When you work a job like that, without sounding too cliché, you have to go to work every day knowing that it could be your last. It’s not going to last forever and that’s the mantra I would teach all of my producers and all of my interns. Listen guys, understand, this is a cool job; we’re not celebrities, we are by no means famous, we just have cool jobs. And this job could end tomorrow so enjoy it, embrace it and do the best you can.
After O and A, you worked with Danny Bonaduce. What was that like?

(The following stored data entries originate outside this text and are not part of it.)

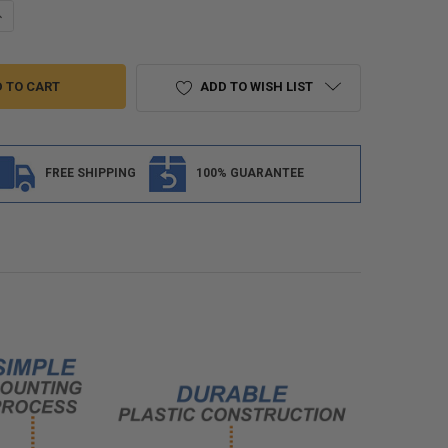
ANTITY OF RV SLIDE OUT CORNER COVER ARROW DESIGN
NCREASE QUANTITY OF RV SLIDE OUT CORNER COVER ARROW DESIGN
ADD TO WISH LIST
FREE SHIPPING
100% GUARANTEE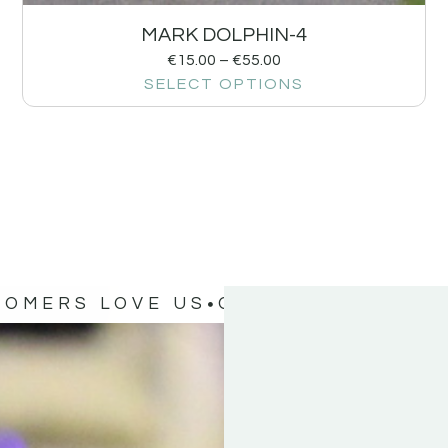
MARK DOLPHIN-4
€
15.00
–
€
55.00
SELECT OPTIONS
TOMERS LOVE US
OUR CUSTOMERS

He was one of the nicest human beings I have ever worked for. He actually said to me at one point, “Did they actively seek somebody who’s as crazy as I am to be my producer?” Apparently, they did (laughs) because he and I were sort of kindred spirits.  You know, it wasn’t uncommon to see Danny go out to Dunkin Donuts at 4 a.m. and get us all breakfast sandwiches. It was just his nature. He would be up at 2 in the morning emailing us show prep ideas because that was his show prep time. But Danny also wouldn’t walk in the building until about 90 seconds before it was time to go on the air. We went on the air at 5:30. At 5:28 I would be standing at the door looking at the elevator saying, “Danny, Danny, please walk in. Please walk in.” And he’d come out of the elevator and I’d yell, “Danny, 90 seconds! Come on!” And he’d go, “I have time to get a soda. Relax.”

During this time, you were living in Philly while your wife and son were living in Scranton. That had to be tough.
 That was, not to put too fine a point on it, heartbreaking. I just couldn’t handle it. So as much fun as Bonaduce was and as nice a guy as he was, I couldn’t bear to be away from my family. So when I found out the station was flipping, I called up my wife and I said, “Don’t move,” because she was on the verge of moving to Philly. I said “Keep your job. I’m moving back to Scranton. I don’t care if I have to change careers – we are not leaving.”

And here you are.
They say in this business timing is everything, and really, timing was everything.